Each entry below is to be duplicated verbatim.

** Opening Supplied data block **

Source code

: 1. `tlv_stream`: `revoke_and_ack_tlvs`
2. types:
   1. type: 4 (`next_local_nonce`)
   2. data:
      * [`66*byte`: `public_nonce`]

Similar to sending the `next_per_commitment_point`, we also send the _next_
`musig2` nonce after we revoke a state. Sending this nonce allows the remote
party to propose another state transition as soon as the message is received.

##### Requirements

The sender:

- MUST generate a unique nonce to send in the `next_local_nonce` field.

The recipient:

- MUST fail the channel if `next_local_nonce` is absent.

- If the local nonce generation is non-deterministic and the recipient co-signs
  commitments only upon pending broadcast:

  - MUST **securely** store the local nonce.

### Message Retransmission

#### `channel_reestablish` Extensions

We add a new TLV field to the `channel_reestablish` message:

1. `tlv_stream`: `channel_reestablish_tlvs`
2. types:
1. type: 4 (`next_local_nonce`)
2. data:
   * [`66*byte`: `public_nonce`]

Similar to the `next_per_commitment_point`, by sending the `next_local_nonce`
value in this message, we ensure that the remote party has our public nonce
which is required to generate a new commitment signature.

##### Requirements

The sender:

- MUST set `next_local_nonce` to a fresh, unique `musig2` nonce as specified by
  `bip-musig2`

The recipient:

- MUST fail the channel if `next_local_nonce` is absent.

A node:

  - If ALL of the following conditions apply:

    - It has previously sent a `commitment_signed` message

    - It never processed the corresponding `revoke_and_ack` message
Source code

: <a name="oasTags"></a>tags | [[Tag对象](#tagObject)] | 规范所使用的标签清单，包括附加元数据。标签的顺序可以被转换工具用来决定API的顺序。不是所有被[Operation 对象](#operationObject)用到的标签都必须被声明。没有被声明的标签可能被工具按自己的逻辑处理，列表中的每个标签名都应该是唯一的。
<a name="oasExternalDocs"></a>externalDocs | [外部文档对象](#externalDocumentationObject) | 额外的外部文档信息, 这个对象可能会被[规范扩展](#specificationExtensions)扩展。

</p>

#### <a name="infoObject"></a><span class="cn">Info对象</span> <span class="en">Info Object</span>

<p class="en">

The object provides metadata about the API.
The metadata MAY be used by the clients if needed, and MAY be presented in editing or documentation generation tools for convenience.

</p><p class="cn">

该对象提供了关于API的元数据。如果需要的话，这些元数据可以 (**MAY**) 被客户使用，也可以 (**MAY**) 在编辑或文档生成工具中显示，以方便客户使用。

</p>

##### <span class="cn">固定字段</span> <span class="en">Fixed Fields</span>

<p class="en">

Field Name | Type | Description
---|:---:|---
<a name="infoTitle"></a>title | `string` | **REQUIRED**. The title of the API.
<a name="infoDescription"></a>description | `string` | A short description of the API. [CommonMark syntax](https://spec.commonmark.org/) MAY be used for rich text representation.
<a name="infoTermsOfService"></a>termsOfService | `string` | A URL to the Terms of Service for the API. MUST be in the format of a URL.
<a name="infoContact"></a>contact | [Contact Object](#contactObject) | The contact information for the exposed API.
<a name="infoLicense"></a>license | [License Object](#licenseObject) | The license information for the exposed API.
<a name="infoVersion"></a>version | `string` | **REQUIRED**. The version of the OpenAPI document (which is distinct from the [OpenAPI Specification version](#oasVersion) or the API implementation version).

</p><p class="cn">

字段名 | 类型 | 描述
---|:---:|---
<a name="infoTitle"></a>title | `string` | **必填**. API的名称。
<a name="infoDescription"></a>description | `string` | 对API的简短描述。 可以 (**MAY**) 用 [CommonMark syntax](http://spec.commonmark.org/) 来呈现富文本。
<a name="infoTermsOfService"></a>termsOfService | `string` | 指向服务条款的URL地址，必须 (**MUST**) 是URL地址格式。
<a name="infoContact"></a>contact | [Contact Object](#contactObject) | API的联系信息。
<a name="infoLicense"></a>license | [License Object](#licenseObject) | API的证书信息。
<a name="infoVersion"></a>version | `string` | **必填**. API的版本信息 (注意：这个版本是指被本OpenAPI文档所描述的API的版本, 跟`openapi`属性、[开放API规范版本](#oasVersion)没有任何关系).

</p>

** Closing Supplied data block **

Exercise result ->
Source code

: 1. `tlv_stream`: `revoke_and_ack_tlvs`
2. types:
   1. type: 4 (`next_local_nonce`)
   2. data:
      * [`66*byte`: `public_nonce`]

Similar to sending the `next_per_commitment_point`, we also send the _next_
`musig2` nonce after we revoke a state. Sending this nonce allows the remote
party to propose another state transition as soon as the message is received.

##### Requirements

The sender:

- MUST generate a unique nonce to send in the `next_local_nonce` field.

The recipient:

- MUST fail the channel if `next_local_nonce` is absent.

- If the local nonce generation is non-deterministic and the recipient co-signs
  commitments only upon pending broadcast:

  - MUST **securely** store the local nonce.

### Message Retransmission

#### `channel_reestablish` Extensions

We add a new TLV field to the `channel_reestablish` message:

1. `tlv_stream`: `channel_reestablish_tlvs`
2. types:
1. type: 4 (`next_local_nonce`)
2. data:
   * [`66*byte`: `public_nonce`]

Similar to the `next_per_commitment_point`, by sending the `next_local_nonce`
value in this message, we ensure that the remote party has our public nonce
which is required to generate a new commitment signature.

##### Requirements

The sender:

- MUST set `next_local_nonce` to a fresh, unique `musig2` nonce as specified by
  `bip-musig2`

The recipient:

- MUST fail the channel if `next_local_nonce` is absent.

A node:

  - If ALL of the following conditions apply:

    - It has previously sent a `commitment_signed` message

    - It never processed the corresponding `revoke_and_ack` message
Source code

: <a name="oasTags"></a>tags | [[Tag对象](#tagObject)] | 规范所使用的标签清单，包括附加元数据。标签的顺序可以被转换工具用来决定API的顺序。不是所有被[Operation 对象](#operationObject)用到的标签都必须被声明。没有被声明的标签可能被工具按自己的逻辑处理，列表中的每个标签名都应该是唯一的。
<a name="oasExternalDocs"></a>externalDocs | [外部文档对象](#externalDocumentationObject) | 额外的外部文档信息, 这个对象可能会被[规范扩展](#specificationExtensions)扩展。

</p>

#### <a name="infoObject"></a><span class="cn">Info对象</span> <span class="en">Info Object</span>

<p class="en">

The object provides metadata about the API.
The metadata MAY be used by the clients if needed, and MAY be presented in editing or documentation generation tools for convenience.

</p><p class="cn">

该对象提供了关于API的元数据。如果需要的话，这些元数据可以 (**MAY**) 被客户使用，也可以 (**MAY**) 在编辑或文档生成工具中显示，以方便客户使用。

</p>

##### <span class="cn">固定字段</span> <span class="en">Fixed Fields</span>

<p class="en">

Field Name | Type | Description
---|:---:|---
<a name="infoTitle"></a>title | `string` | **REQUIRED**. The title of the API.
<a name="infoDescription"></a>description | `string` | A short description of the API. [CommonMark syntax](https://spec.commonmark.org/) MAY be used for rich text representation.
<a name="infoTermsOfService"></a>termsOfService | `string` | A URL to the Terms of Service for the API. MUST be in the format of a URL.
<a name="infoContact"></a>contact | [Contact Object](#contactObject) | The contact information for the exposed API.
<a name="infoLicense"></a>license | [License Object](#licenseObject) | The license information for the exposed API.
<a name="infoVersion"></a>version | `string` | **REQUIRED**. The version of the OpenAPI document (which is distinct from the [OpenAPI Specification version](#oasVersion) or the API implementation version).

</p><p class="cn">

字段名 | 类型 | 描述
---|:---:|---
<a name="infoTitle"></a>title | `string` | **必填**. API的名称。
<a name="infoDescription"></a>description | `string` | 对API的简短描述。 可以 (**MAY**) 用 [CommonMark syntax](http://spec.commonmark.org/) 来呈现富文本。
<a name="infoTermsOfService"></a>termsOfService | `string` | 指向服务条款的URL地址，必须 (**MUST**) 是URL地址格式。
<a name="infoContact"></a>contact | [Contact Object](#contactObject) | API的联系信息。
<a name="infoLicense"></a>license | [License Object](#licenseObject) | API的证书信息。
<a name="infoVersion"></a>version | `string` | **必填**. API的版本信息 (注意：这个版本是指被本OpenAPI文档所描述的API的版本, 跟`openapi`属性、[开放API规范版本](#oasVersion)没有任何关系).

</p>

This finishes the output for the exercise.